Reproduced by Permission of the Philadelphia Museums
The Orang Outang in the Hands of His Keeper
Here is one of a tame orang outang told by the French scientist Cuvier. This animal, he says, when it wanted to open the door of a room, used to draw a chair from one end of the room to the other, and stand on it to lift the latch. Another writer speaks of a monkey which, when it wanted to lift the lid of a chest too heavy for it, used a stick as a lever to raise it. That monkeys use stones to break open oyster-shells has often been seen.

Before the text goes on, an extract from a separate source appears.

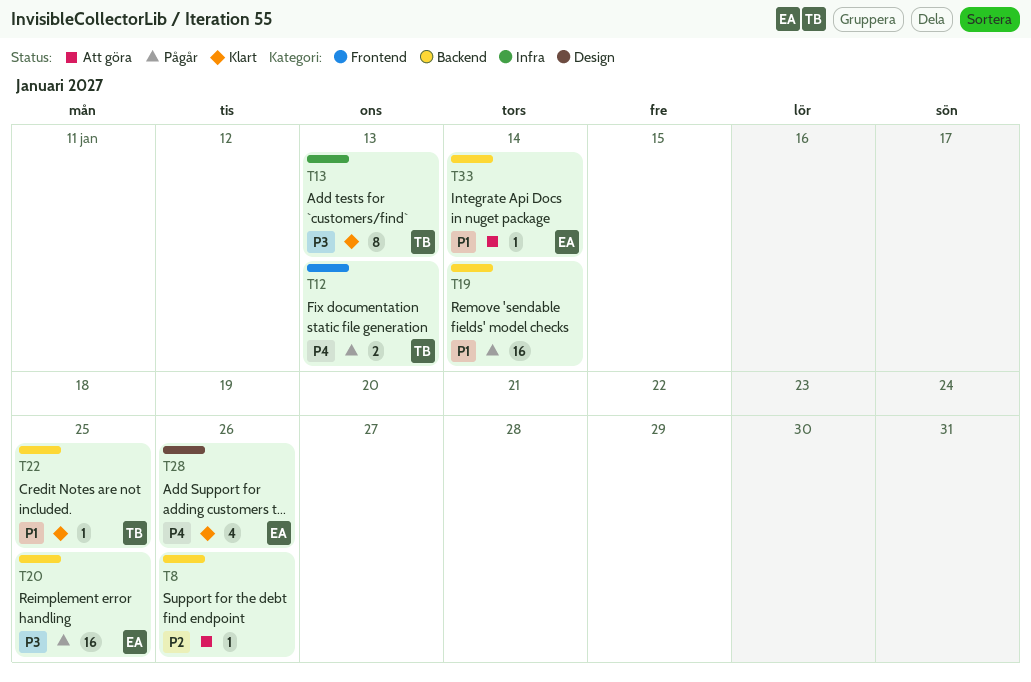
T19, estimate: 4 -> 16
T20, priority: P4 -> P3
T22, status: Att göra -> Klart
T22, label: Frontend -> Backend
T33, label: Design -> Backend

Mr. Romanes tells the following story. A large monkey was kept in a wide cage, in the centre of which was a kind of hut in which he slept. Near this hut was an artificial tree, with a branch leading away from the hut. If he wanted to get on this branch he could do so by climbing to the top edge of the hut door. But this door had a bad fashion of swinging shut whenever he pushed it open to climb up. He was seen to try this two or three times, and then to pick up a thick blanket which lay in his cage and throw it over the top of the door so that it could not swing to.